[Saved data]
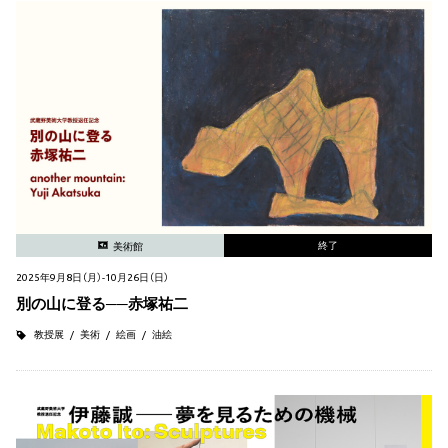
終了
美術館
2025年9月8日（月）-10月26日（日）
別の山に登る──赤塚祐二
教授展
美術
絵画
油絵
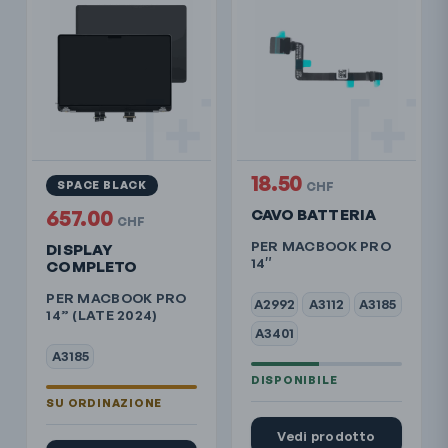
18.50
SPACE BLACK
CHF
657.00
CAVO BATTERIA
CHF
PER MACBOOK PRO
DISPLAY
14″
COMPLETO
PER MACBOOK PRO
A2992
A3112
A3185
14” (LATE 2024)
A3401
A3185
Vedi prodotto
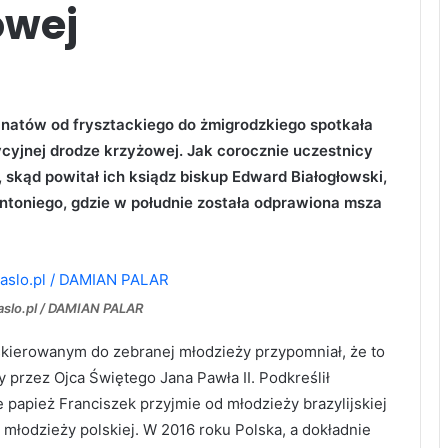
owej
anatów od frysztackiego do żmigrodzkiego spotkała
dycyjnej drodze krzyżowej. Jak corocznie uczestnicy
, skąd powitał ich ksiądz biskup Edward Białogłowski,
Antoniego, gdzie w południe została odprawiona msza
Jaslo.pl / DAMIAN PALAR
kierowanym do zebranej młodzieży przypomniał, że to
przez Ojca Świętego Jana Pawła II. Podkreślił
 papież Franciszek przyjmie od młodzieży brazylijskiej
młodzieży polskiej. W 2016 roku Polska, a dokładnie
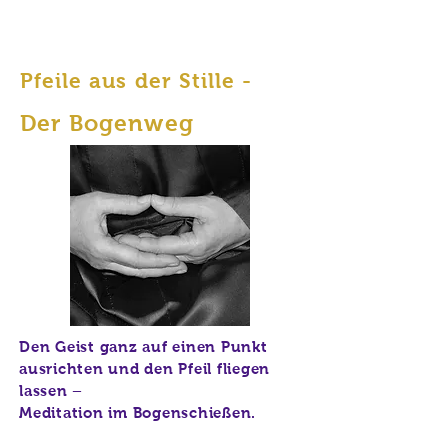
Pfeile aus der Stille -
Der Bogenweg
Den Geist ganz auf einen Punkt
ausrichten und den Pfeil fliegen
lassen –
Meditation im Bogenschießen.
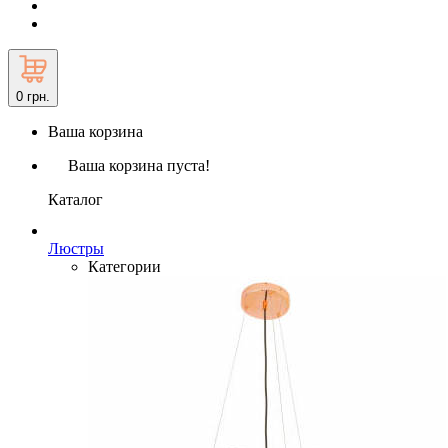
0
грн.
Ваша корзина
Ваша корзина пуста!
Каталог
Люстры
Категории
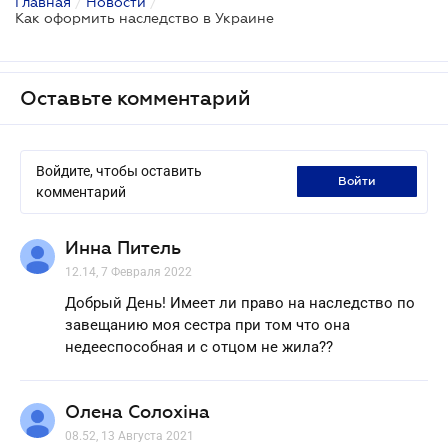
Главная
/
Новости
/
Как оформить наследство в Украине
Оставьте комментарий
Войдите, чтобы оставить
войти
комментарий
Инна Питель
12.14, 7 Февраля 2022
Добрый День! Имеет ли право на наследство по
завещанию моя сестра при том что она
недееспособная и с отцом не жила??
Олена Солохіна
08.52, 13 Августа 2021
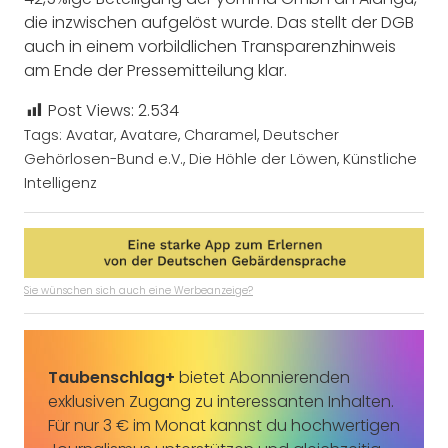
die inzwischen aufgelöst wurde. Das stellt der DGB
auch in einem vorbildlichen Transparenzhinweis
am Ende der Pressemitteilung klar.
Post Views:
2.534
Tags:
Avatar
,
Avatare
,
Charamel
,
Deutscher
Gehörlosen-Bund e.V.
,
Die Höhle der Löwen
,
Künstliche
Intelligenz
Sie wünschen sich auch eine Werbeanzeige?
Taubenschlag+
bietet Abonnierenden
exklusiven Zugang zu interessanten Inhalten.
Für nur 3 € im Monat kannst du hochwertigen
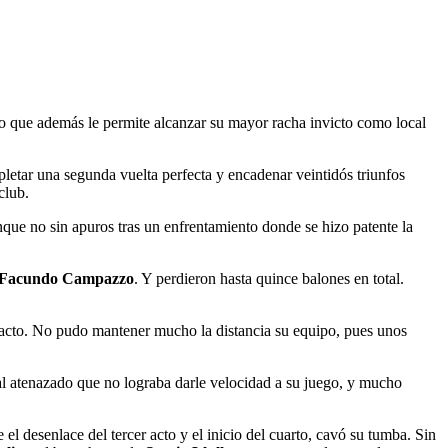
nfo que además le permite alcanzar su mayor racha invicto como local
letar una segunda vuelta perfecta y encadenar veintidós triunfos
club.
unque no sin apuros tras un enfrentamiento donde se hizo patente la
Facundo Campazzo
. Y perdieron hasta quince balones en total.
do acto. No pudo mantener mucho la distancia su equipo, pues unos
al atenazado que no lograba darle velocidad a su juego, y mucho
 desenlace del tercer acto y el inicio del cuarto, cavó su tumba. Sin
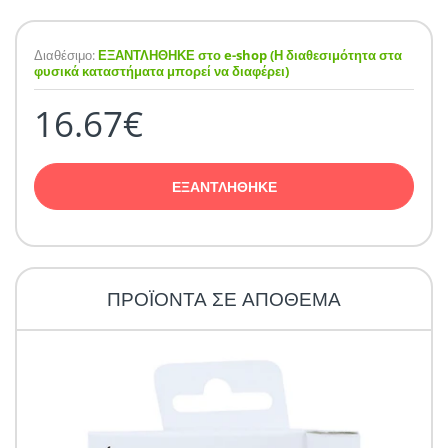
Διαθέσιμο:
ΕΞΑΝΤΛΗΘΗΚΕ στο e-shop (Η διαθεσιμότητα στα
φυσικά καταστήματα μπορεί να διαφέρει)
16.67€
ΕΞΑΝΤΛΗΘΗΚΕ
ΠΡΟΪΟΝΤΑ ΣΕ ΑΠΟΘΕΜΑ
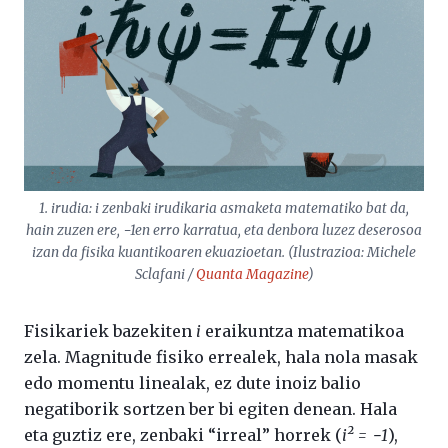
1. irudia:
i
zenbaki irudikaria asmaketa matematiko bat da,
hain zuzen ere, −1en erro karratua, eta denbora luzez deserosoa
izan da fisika kuantikoaren ekuazioetan. (Ilustrazioa: Michele
Sclafani /
Quanta Magazine
)
Fisikariek bazekiten
i
eraikuntza matematikoa
zela. Magnitude fisiko errealek, hala nola masak
edo momentu linealak, ez dute inoiz balio
negatiborik sortzen ber bi egiten denean. Hala
eta guztiz ere, zenbaki “irreal” horrek (
i² = −1
),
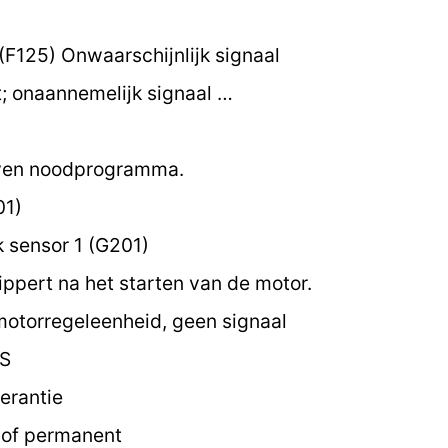
F125) Onwaarschijnlijk signaal
 onaannemelijk signaal …
oven noodprogramma.
01)
sensor 1 (G201)
ippert na het starten van de motor.
motorregeleenheid, geen signaal
 S
erantie
k of permanent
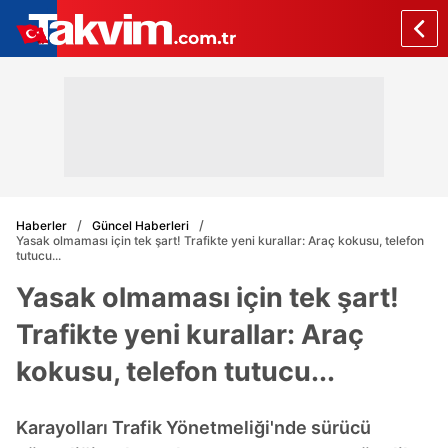
Haberler
Güncel Haberleri
Yasak olmaması için tek şart! Trafikte yeni kurallar: Araç kokusu, telefon
tutucu...
Yasak olmaması için tek şart!
Trafikte yeni kurallar: Araç
kokusu, telefon tutucu...
Karayolları Trafik Yönetmeliği'nde sürücü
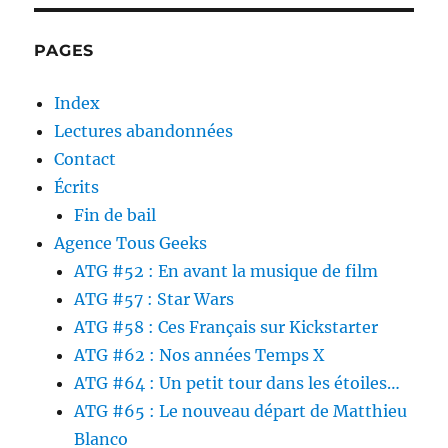
PAGES
Index
Lectures abandonnées
Contact
Écrits
Fin de bail
Agence Tous Geeks
ATG #52 : En avant la musique de film
ATG #57 : Star Wars
ATG #58 : Ces Français sur Kickstarter
ATG #62 : Nos années Temps X
ATG #64 : Un petit tour dans les étoiles…
ATG #65 : Le nouveau départ de Matthieu
Blanco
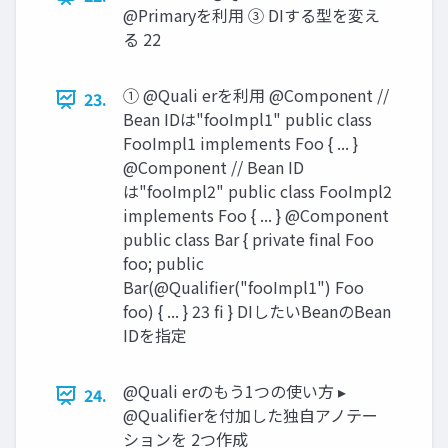
@Primaryを利用 ③ DIする型を変え
る 22
① @Quali erを利用 @Component //
23.
Bean IDは"fooImpl1" public class
FooImpl1 implements Foo { ... }
@Component // Bean ID
は"fooImpl2" public class FooImpl2
implements Foo { ... } @Component
public class Bar { private final Foo
foo; public
Bar(@Qualifier("fooImpl1") Foo
foo) { ... } 23 fi } DIしたいBeanのBean
IDを指定
@Quali erのもう1つの使い方 ▸
24.
@Qualifierを付加した独自アノテー
ションを 2つ作成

Exercise requirements: Rewrite the text of all the data with every "Ваша корзина" swapped for "Ваш кошик", keeping everything else the same. Leave the pictures out of your answer.

Final answer:
終了
美術館
2025年9月8日（月）-10月26日（日）
別の山に登る──赤塚祐二
教授展
美術
絵画
油絵
18.50
SPACE BLACK
CHF
657.00
CAVO BATTERIA
CHF
PER MACBOOK PRO
DISPLAY
14″
COMPLETO
PER MACBOOK PRO
A2992
A3112
A3185
14” (LATE 2024)
A3401
A3185
Vedi prodotto
owej
anatów od frysztackiego do żmigrodzkiego spotkała
dycyjnej drodze krzyżowej. Jak corocznie uczestnicy
, skąd powitał ich ksiądz biskup Edward Białogłowski,
Antoniego, gdzie w południe została odprawiona msza
Jaslo.pl / DAMIAN PALAR
kierowanym do zebranej młodzieży przypomniał, że to
przez Ojca Świętego Jana Pawła II. Podkreślił
 papież Franciszek przyjmie od młodzieży brazylijskiej
młodzieży polskiej. W 2016 roku Polska, a dokładnie
Pfeile aus der Stille -
Der Bogenweg
Den Geist ganz auf einen Punkt
ausrichten und den Pfeil fliegen
lassen –
Meditation im Bogenschießen.
0
грн.
Ваш кошик
Ваш кошик пуста!
Каталог
Люстры
Категории
Главная
/
Новости
/
Как оформить наследство в Украине
Оставьте комментарий
Войдите, чтобы оставить
войти
комментарий
Инна Питель
12.14, 7 Февраля 2022
Добрый День! Имеет ли право на наследство по
завещанию моя сестра при том что она
недееспособная и с отцом не жила??
Олена Солохіна
08.52, 13 Августа 2021
die inzwischen aufgelöst wurde. Das stellt der DGB
auch in einem vorbildlichen Transparenzhinweis
am Ende der Pressemitteilung klar.
Post Views:
2.534
Tags:
Avatar
,
Avatare
,
Charamel
,
Deutscher
Gehörlosen-Bund e.V.
,
Die Höhle der Löwen
,
Künstliche
Intelligenz
Sie wünschen sich auch eine Werbeanzeige?
Taubenschlag+
bietet Abonnierenden
exklusiven Zugang zu interessanten Inhalten.
Für nur 3 € im Monat kannst du hochwertigen
nfo que además le permite alcanzar su mayor racha invicto como local
letar una segunda vuelta perfecta y encadenar veintidós triunfos
club.
unque no sin apuros tras un enfrentamiento donde se hizo patente la
Facundo Campazzo
. Y perdieron hasta quince balones en total.
do acto. No pudo mantener mucho la distancia su equipo, pues unos
al atenazado que no lograba darle velocidad a su juego, y mucho
 desenlace del tercer acto y el inicio del cuarto, cavó su tumba. Sin
Διαθέσιμο:
ΕΞΑΝΤΛΗΘΗΚΕ στο e-shop (Η διαθεσιμότητα στα
φυσικά καταστήματα μπορεί να διαφέρει)
16.67€
ΕΞΑΝΤΛΗΘΗΚΕ
ΠΡΟΪΟΝΤΑ ΣΕ ΑΠΟΘΕΜΑ
1. irudia:
i
zenbaki irudikaria asmaketa matematiko bat da,
hain zuzen ere, −1en erro karratua, eta denbora luzez deserosoa
izan da fisika kuantikoaren ekuazioetan. (Ilustrazioa: Michele
Sclafani /
Quanta Magazine
)
Fisikariek bazekiten
i
eraikuntza matematikoa
zela. Magnitude fisiko errealek, hala nola masak
edo momentu linealak, ez dute inoiz balio
negatiborik sortzen ber bi egiten denean. Hala
eta guztiz ere, zenbaki “irreal” horrek (
i² = −1
),
F125) Onwaarschijnlijk signaal
 onaannemelijk signaal …
oven noodprogramma.
01)
sensor 1 (G201)
ippert na het starten van de motor.
motorregeleenheid, geen signaal
 S
erantie
k of permanent
Haberler
Güncel Haberleri
Yasak olmaması için tek şart! Trafikte yeni kurallar: Araç kokusu, telefon
tutucu...
Yasak olmaması için tek şart!
Trafikte yeni kurallar: Araç
kokusu, telefon tutucu...
Karayolları Trafik Yönetmeliği'nde sürücü
PAGES
Index
Lectures abandonnées
Contact
Écrits
Fin de bail
Agence Tous Geeks
ATG #52 : En avant la musique de film
ATG #57 : Star Wars
ATG #58 : Ces Français sur Kickstarter
ATG #62 : Nos années Temps X
ATG #64 : Un petit tour dans les étoiles…
ATG #65 : Le nouveau départ de Matthieu
Blanco
@Primaryを利用 ③ DIする型を変え
る 22
① @Quali erを利用 @Component //
23.
Bean IDは"fooImpl1" public class
FooImpl1 implements Foo { ... }
@Component // Bean ID
は"fooImpl2" public class FooImpl2
implements Foo { ... } @Component
public class Bar { private final Foo
foo; public
Bar(@Qualifier("fooImpl1") Foo
foo) { ... } 23 fi } DIしたいBeanのBean
IDを指定
@Quali erのもう1つの使い方 ▸
24.
@Qualifierを付加した独自アノテー
ションを 2つ作成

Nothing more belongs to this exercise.